*Dataset extract:*
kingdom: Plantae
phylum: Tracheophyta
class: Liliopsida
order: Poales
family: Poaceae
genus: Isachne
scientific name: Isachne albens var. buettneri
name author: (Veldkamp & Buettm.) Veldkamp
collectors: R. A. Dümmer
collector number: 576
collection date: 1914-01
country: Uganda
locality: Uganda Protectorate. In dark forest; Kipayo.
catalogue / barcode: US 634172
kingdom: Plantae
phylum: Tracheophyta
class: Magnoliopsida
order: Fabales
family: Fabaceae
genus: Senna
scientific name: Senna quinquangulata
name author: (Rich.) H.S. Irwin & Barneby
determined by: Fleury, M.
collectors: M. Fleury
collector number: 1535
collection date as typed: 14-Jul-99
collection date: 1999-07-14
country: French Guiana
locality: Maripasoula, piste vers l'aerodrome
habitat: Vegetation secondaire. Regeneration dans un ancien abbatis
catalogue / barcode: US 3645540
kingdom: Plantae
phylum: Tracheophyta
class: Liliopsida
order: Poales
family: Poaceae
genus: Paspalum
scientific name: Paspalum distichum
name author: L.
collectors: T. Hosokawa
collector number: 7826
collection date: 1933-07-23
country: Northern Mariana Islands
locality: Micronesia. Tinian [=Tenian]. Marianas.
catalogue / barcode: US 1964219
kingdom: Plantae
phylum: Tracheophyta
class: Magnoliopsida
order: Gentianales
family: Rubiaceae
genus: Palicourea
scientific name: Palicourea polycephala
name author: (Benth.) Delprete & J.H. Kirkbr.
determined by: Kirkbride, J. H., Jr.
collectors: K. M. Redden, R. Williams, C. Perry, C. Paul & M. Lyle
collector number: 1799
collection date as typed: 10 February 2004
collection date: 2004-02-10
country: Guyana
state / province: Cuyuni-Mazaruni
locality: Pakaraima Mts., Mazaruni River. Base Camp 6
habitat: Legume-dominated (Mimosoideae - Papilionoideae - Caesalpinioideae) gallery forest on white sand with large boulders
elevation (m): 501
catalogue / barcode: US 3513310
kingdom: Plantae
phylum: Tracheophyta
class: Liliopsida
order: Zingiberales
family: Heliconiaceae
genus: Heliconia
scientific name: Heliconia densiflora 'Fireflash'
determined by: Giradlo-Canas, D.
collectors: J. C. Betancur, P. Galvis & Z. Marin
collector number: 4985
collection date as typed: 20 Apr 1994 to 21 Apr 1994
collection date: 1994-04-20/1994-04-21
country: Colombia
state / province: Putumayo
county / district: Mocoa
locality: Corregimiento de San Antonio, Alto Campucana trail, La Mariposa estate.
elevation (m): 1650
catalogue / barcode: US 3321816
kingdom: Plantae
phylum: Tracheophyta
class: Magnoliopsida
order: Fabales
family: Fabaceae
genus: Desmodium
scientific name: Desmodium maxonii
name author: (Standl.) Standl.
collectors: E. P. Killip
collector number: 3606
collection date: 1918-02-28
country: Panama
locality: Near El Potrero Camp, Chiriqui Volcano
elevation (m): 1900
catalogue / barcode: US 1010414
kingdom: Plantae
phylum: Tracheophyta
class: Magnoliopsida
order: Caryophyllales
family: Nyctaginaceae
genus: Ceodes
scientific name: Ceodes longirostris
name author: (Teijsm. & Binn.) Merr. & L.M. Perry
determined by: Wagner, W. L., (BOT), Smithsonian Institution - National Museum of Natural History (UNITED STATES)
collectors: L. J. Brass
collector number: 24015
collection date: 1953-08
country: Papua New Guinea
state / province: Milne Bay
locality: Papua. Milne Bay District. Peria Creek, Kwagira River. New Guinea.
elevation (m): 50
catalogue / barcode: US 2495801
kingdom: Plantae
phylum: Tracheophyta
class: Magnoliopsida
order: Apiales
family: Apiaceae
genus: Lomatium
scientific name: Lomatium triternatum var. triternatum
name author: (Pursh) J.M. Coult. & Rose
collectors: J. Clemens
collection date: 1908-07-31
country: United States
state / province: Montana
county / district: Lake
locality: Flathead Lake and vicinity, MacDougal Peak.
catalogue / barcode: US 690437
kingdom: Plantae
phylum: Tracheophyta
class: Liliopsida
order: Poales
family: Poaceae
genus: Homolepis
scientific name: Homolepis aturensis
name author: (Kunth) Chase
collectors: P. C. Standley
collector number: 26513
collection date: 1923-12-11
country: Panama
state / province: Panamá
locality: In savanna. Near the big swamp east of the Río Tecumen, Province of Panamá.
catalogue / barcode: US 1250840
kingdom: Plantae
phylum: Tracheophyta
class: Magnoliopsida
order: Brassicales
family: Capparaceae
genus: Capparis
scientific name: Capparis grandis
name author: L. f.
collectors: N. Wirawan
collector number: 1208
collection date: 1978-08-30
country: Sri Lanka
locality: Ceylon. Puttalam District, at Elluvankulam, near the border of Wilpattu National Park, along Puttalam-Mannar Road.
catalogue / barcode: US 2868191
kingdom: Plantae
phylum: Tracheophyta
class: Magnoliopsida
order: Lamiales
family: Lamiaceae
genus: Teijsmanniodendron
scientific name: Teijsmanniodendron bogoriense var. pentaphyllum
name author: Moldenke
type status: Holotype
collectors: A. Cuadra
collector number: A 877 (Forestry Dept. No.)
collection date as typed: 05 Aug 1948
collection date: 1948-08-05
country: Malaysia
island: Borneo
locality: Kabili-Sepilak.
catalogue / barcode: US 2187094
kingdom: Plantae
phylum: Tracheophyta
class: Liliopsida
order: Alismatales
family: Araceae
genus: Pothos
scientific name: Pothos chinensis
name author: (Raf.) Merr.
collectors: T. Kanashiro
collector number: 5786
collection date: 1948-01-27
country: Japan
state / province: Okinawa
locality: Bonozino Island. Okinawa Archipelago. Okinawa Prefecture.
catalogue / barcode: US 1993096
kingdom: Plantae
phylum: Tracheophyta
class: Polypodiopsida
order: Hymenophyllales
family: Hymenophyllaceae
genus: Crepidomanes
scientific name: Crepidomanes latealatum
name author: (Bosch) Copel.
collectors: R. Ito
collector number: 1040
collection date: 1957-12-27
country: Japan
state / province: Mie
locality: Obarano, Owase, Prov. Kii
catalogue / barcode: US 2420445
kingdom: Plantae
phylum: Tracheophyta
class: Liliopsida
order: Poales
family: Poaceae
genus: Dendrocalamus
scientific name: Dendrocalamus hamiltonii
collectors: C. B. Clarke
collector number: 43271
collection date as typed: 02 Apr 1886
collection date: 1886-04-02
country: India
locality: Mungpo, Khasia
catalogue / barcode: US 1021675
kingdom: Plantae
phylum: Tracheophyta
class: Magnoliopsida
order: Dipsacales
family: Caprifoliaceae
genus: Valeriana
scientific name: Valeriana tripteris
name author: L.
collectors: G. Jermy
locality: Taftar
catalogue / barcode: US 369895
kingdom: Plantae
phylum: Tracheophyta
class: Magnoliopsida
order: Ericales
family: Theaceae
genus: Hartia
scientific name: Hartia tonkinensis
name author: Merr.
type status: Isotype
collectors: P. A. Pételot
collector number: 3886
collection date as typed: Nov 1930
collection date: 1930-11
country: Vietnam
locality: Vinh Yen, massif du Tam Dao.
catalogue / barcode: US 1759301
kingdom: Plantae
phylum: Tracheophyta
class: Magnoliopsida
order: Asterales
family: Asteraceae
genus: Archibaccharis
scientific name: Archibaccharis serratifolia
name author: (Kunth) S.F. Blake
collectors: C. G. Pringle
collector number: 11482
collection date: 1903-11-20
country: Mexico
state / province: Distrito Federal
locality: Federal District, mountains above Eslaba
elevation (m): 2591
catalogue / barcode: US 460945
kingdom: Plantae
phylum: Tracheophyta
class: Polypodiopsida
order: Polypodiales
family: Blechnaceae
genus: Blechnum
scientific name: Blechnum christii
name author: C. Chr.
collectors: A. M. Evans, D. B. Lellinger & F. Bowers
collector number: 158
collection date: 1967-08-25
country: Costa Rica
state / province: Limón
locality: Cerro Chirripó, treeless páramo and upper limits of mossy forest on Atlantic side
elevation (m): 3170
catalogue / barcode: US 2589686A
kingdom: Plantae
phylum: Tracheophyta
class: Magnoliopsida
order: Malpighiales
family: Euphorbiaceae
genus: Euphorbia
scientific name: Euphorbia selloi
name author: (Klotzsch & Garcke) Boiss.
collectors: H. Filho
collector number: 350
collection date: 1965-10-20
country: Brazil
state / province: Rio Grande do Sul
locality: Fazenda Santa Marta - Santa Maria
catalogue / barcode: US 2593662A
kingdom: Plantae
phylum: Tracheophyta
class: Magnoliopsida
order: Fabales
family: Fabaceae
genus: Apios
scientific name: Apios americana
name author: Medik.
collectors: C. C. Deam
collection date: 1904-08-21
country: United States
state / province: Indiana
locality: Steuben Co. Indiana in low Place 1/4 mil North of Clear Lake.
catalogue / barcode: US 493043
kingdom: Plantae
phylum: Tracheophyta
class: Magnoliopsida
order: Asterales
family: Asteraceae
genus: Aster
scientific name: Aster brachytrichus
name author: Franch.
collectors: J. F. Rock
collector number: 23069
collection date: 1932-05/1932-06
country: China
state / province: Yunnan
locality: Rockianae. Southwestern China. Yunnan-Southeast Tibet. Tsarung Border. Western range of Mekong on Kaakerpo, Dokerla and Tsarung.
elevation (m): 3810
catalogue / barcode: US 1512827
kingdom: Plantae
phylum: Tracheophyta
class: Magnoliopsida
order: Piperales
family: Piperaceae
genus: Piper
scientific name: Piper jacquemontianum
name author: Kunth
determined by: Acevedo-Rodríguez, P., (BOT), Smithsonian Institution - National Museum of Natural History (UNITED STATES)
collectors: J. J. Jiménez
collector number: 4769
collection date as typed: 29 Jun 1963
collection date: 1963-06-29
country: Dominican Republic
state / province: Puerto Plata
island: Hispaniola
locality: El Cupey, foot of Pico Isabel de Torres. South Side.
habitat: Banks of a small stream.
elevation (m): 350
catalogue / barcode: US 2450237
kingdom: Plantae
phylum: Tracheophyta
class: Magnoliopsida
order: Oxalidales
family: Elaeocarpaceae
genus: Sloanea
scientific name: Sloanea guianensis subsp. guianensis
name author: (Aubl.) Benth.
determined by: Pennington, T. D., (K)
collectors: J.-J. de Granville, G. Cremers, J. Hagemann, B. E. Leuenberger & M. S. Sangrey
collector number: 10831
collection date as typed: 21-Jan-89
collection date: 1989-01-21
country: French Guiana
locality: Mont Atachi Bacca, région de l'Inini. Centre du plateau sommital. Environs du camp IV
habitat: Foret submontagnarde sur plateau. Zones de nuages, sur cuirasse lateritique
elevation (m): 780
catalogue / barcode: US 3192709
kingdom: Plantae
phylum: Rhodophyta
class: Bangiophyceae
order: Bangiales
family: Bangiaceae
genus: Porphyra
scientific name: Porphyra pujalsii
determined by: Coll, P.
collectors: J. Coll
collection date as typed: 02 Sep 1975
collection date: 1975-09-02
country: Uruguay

*Problem to work on:* Output the records starting at the line containing "scientific name: Teijsmanniodendron" and ending at the line containing "island: Borneo" as a two-column CSV with the columns field and value. Write one row per line, with each part in its own quoted field and any line breaks replaced by spaces.

*Task answer:*
field,value
"scientific name:","Teijsmanniodendron bogoriense var. pentaphyllum"
"name author:","Moldenke"
"type status:","Holotype"
"collectors:","A. Cuadra"
"collector number:","A 877 (Forestry Dept. No.)"
"collection date as typed:","05 Aug 1948"
"collection date:","1948-08-05"
"country:","Malaysia"
"island:","Borneo"